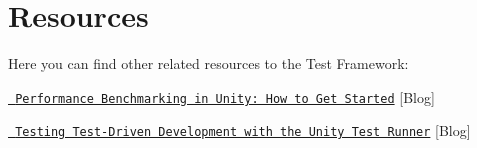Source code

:\chapter{Resources}
\hypertarget{md__hey_tea_9_2_library_2_package_cache_2com_8unity_8test-framework_0d1_81_833_2_documentation_0i_2resources}{}\label{md__hey_tea_9_2_library_2_package_cache_2com_8unity_8test-framework_0d1_81_833_2_documentation_0i_2resources}
\label{md__hey_tea_9_2_library_2_package_cache_2com_8unity_8test-framework_0d1_81_833_2_documentation_0i_2resources_autotoc_md4381}%
%
 Here you can find other related resources to the  Test Framework\+:


\begin{DoxyItemize}
\item \href{https://blogs.unity3d.com/2018/09/25/performance-benchmarking-in-unity-how-to-get-started/}{\texttt{ Performance Benchmarking in Unity\+: How to Get Started}} \mbox{[}Blog\mbox{]}
\item \href{https://blogs.unity3d.com/2018/11/02/testing-test-driven-development-with-the-unity-test-runner/}{\texttt{ Testing Test-\/\+Driven Development with the Unity Test Runner}} \mbox{[}Blog\mbox{]} 
\end{DoxyItemize}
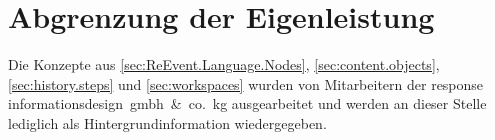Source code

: \section{Abgrenzung der Eigenleistung}
\label{sec:abgrenzung-der-eigenleistung}

Die Konzepte aus \ref{sec:ReEvent.Language.Nodes}, \ref{sec:content.objects}, \ref{sec:history.steps} und \ref{sec:workspaces} wurden von Mitarbeitern der response informationsdesign~gmbh~\&~co.~kg ausgearbeitet und werden an dieser Stelle lediglich als Hintergrundinformation wiedergegeben.
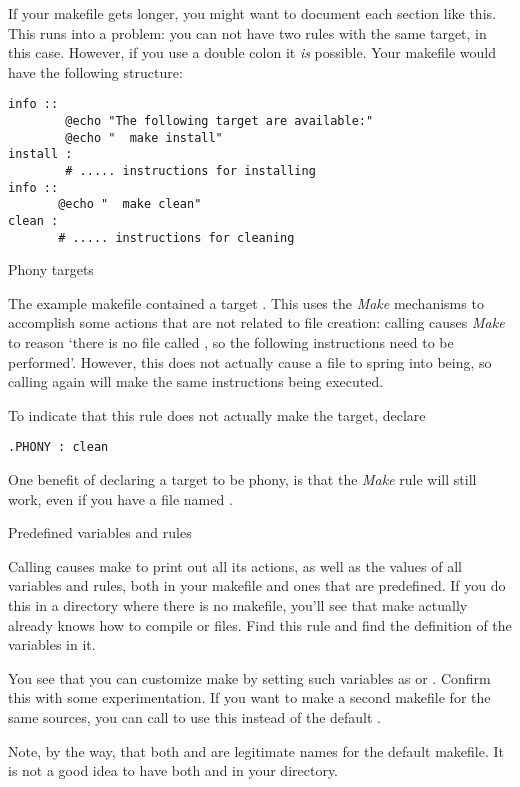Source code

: If your makefile gets longer, you might want to document each section
like this. This runs into a problem: you can not have two rules with the same
target,  in this case. However, if you use a double colon
it \emph{is} possible. Your makefile would have the following structure:
\begin{verbatim}
info ::
        @echo "The following target are available:"
        @echo "  make install"
install :
        # ..... instructions for installing
info ::
       @echo "  make clean"
clean :
       # ..... instructions for cleaning
\end{verbatim}
 {Phony targets}

The example makefile contained a target . This uses
the \emph{Make} mechanisms to accomplish some actions that are not
related to file creation: calling  causes \emph{Make} to
reason `there is no file called , so the following
instructions need to be performed'. However, this does not actually
cause a file  to spring into being, so calling 
again will make the same instructions being executed.

To indicate that this rule does not actually make the target, declare
\begin{verbatim}
.PHONY : clean
\end{verbatim}
One benefit of declaring a target to be phony, is that the \emph{Make}
rule will still work, even if you have a file named .

 {Predefined variables and rules}

Calling  causes make to print out all its
actions, as well as the values of all variables and rules, both in
your makefile and ones that are predefined. If you do this in a
directory where there is no makefile, you'll see that make actually
already knows how to compile  or  files. Find this rule
and find the definition of the variables in it.

You see that you can customize make by setting such variables as
 or . Confirm this with some experimentation. If
you want to make a second makefile for the same sources, you can call
 to use this instead of the default
.

Note, by the way, that both  and  are
legitimate names for the default makefile. It is not a good idea to
have both  and  in your directory.

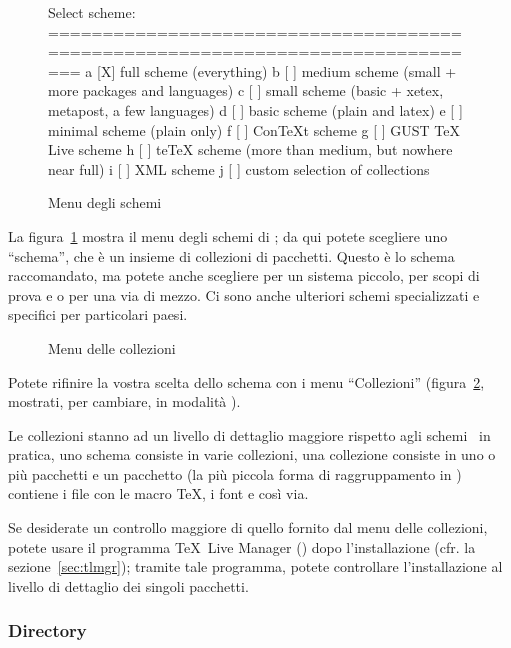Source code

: \documentclass{article}
\begin{document}
\begin{figure}[tbh]
\begin{boxedverbatim}
Select scheme:
===============================================================================
 a [X] full scheme (everything)
 b [ ] medium scheme (small + more packages and languages)
 c [ ] small scheme (basic + xetex, metapost, a few languages)
 d [ ] basic scheme (plain and latex)
 e [ ] minimal scheme (plain only)
 f [ ] ConTeXt scheme
 g [ ] GUST TeX Live scheme
 h [ ] teTeX scheme (more than medium, but nowhere near full)
 i [ ] XML scheme
 j [ ] custom selection of collections
\end{boxedverbatim}
\caption{Menu degli schemi}\label{fig:scheme-text}
\end{figure}

La figura~\ref{fig:scheme-text} mostra il menu degli schemi di \TL; da qui
potete scegliere uno ``schema'', che è un insieme di collezioni di pacchetti.
Questo è lo schema raccomandato, ma potete anche scegliere 
per un sistema piccolo,  per scopi di prova e
 o  per una via di mezzo. Ci sono anche
ulteriori schemi specializzati e specifici per particolari paesi.

\begin{figure}[tbh]
\centering {}
\caption{Menu delle collezioni}\label{fig:collections-gui}
\end{figure}

Potete rifinire la vostra scelta dello schema con i menu ``Collezioni''
(figura~\ref{fig:collections-gui}, mostrati, per cambiare, in modalità \GUI).

Le collezioni stanno ad un livello di dettaglio maggiore rispetto agli
schemi \Dash\ in pratica, uno schema consiste in varie collezioni, una
collezione consiste in uno o più pacchetti e un pacchetto (la più piccola
forma di raggruppamento in \TL) contiene i file con le macro \TeX, i font
e così via.

Se desiderate un controllo maggiore di quello fornito dal menu delle
collezioni, potete usare il programma \TeX\ Live Manager ()
dopo l'installazione (cfr. la sezione~\ref{sec:tlmgr}); tramite tale
programma, potete controllare l'installazione al livello di dettaglio dei
singoli pacchetti.

\subsubsection{Directory}
\label{sec:directories}
\end{document}
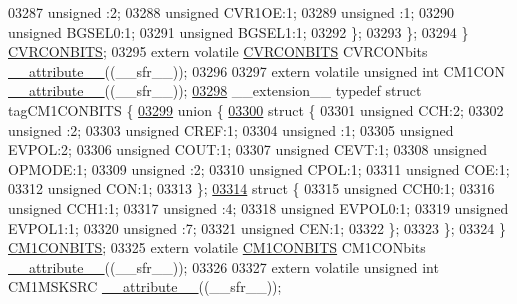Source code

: \begin{DoxyCode}
03287       \textcolor{keywordtype}{unsigned} :2;
03288       \textcolor{keywordtype}{unsigned} CVR1OE:1;
03289       \textcolor{keywordtype}{unsigned} :1;
03290       \textcolor{keywordtype}{unsigned} BGSEL0:1;
03291       \textcolor{keywordtype}{unsigned} BGSEL1:1;
03292     \};
03293   \};
03294 \} \hyperlink{a00014_db/d7e/a00372}{CVRCONBITS};
03295 \textcolor{keyword}{extern} \textcolor{keyword}{volatile} \hyperlink{a00014_db/d7e/a00372}{CVRCONBITS} CVRCONbits \hyperlink{a00015_a493c46f03454991ccc5aa7a6e1dfb2a7}{\_\_attribute\_\_}((\_\_sfr\_\_));
03296 
03297 \textcolor{keyword}{extern} \textcolor{keyword}{volatile} \textcolor{keywordtype}{unsigned} \textcolor{keywordtype}{int}  CM1CON \hyperlink{a00015_a493c46f03454991ccc5aa7a6e1dfb2a7}{\_\_attribute\_\_}((\_\_sfr\_\_));
\hypertarget{a00015_source_l03298}{}\hyperlink{a00014}{03298} \_\_extension\_\_ \textcolor{keyword}{typedef} \textcolor{keyword}{struct }tagCM1CONBITS \{
\hypertarget{a00015_source_l03299}{}\hyperlink{a00015}{03299}   \textcolor{keyword}{union }\{
\hypertarget{a00015_source_l03300}{}\hyperlink{a00015}{03300}     \textcolor{keyword}{struct }\{
03301       \textcolor{keywordtype}{unsigned} CCH:2;
03302       \textcolor{keywordtype}{unsigned} :2;
03303       \textcolor{keywordtype}{unsigned} CREF:1;
03304       \textcolor{keywordtype}{unsigned} :1;
03305       \textcolor{keywordtype}{unsigned} EVPOL:2;
03306       \textcolor{keywordtype}{unsigned} COUT:1;
03307       \textcolor{keywordtype}{unsigned} CEVT:1;
03308       \textcolor{keywordtype}{unsigned} OPMODE:1;
03309       \textcolor{keywordtype}{unsigned} :2;
03310       \textcolor{keywordtype}{unsigned} CPOL:1;
03311       \textcolor{keywordtype}{unsigned} COE:1;
03312       \textcolor{keywordtype}{unsigned} CON:1;
03313     \};
\hypertarget{a00015_source_l03314}{}\hyperlink{a00015}{03314}     \textcolor{keyword}{struct }\{
03315       \textcolor{keywordtype}{unsigned} CCH0:1;
03316       \textcolor{keywordtype}{unsigned} CCH1:1;
03317       \textcolor{keywordtype}{unsigned} :4;
03318       \textcolor{keywordtype}{unsigned} EVPOL0:1;
03319       \textcolor{keywordtype}{unsigned} EVPOL1:1;
03320       \textcolor{keywordtype}{unsigned} :7;
03321       \textcolor{keywordtype}{unsigned} CEN:1;
03322     \};
03323   \};
03324 \} \hyperlink{a00014_d3/d07/a00305}{CM1CONBITS};
03325 \textcolor{keyword}{extern} \textcolor{keyword}{volatile} \hyperlink{a00014_d3/d07/a00305}{CM1CONBITS} CM1CONbits \hyperlink{a00015_a493c46f03454991ccc5aa7a6e1dfb2a7}{\_\_attribute\_\_}((\_\_sfr\_\_));
03326 
03327 \textcolor{keyword}{extern} \textcolor{keyword}{volatile} \textcolor{keywordtype}{unsigned} \textcolor{keywordtype}{int}  CM1MSKSRC \hyperlink{a00015_a493c46f03454991ccc5aa7a6e1dfb2a7}{\_\_attribute\_\_}((\_\_sfr\_\_));

\end{DoxyCode}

Exercise brief: Above are records; repeat only the lines starting at the line with "i [ ] XML scheme" and ending at the line with "Potete rifinire la", exactly as they appear, both included.

Answer to this task:
 i [ ] XML scheme
 j [ ] custom selection of collections
\end{boxedverbatim}
\caption{Menu degli schemi}\label{fig:scheme-text}
\end{figure}

La figura~\ref{fig:scheme-text} mostra il menu degli schemi di \TL; da qui
potete scegliere uno ``schema'', che è un insieme di collezioni di pacchetti.
Questo è lo schema raccomandato, ma potete anche scegliere 
per un sistema piccolo,  per scopi di prova e
 o  per una via di mezzo. Ci sono anche
ulteriori schemi specializzati e specifici per particolari paesi.

\begin{figure}[tbh]
\centering {}
\caption{Menu delle collezioni}\label{fig:collections-gui}
\end{figure}

Potete rifinire la vostra scelta dello schema con i menu ``Collezioni''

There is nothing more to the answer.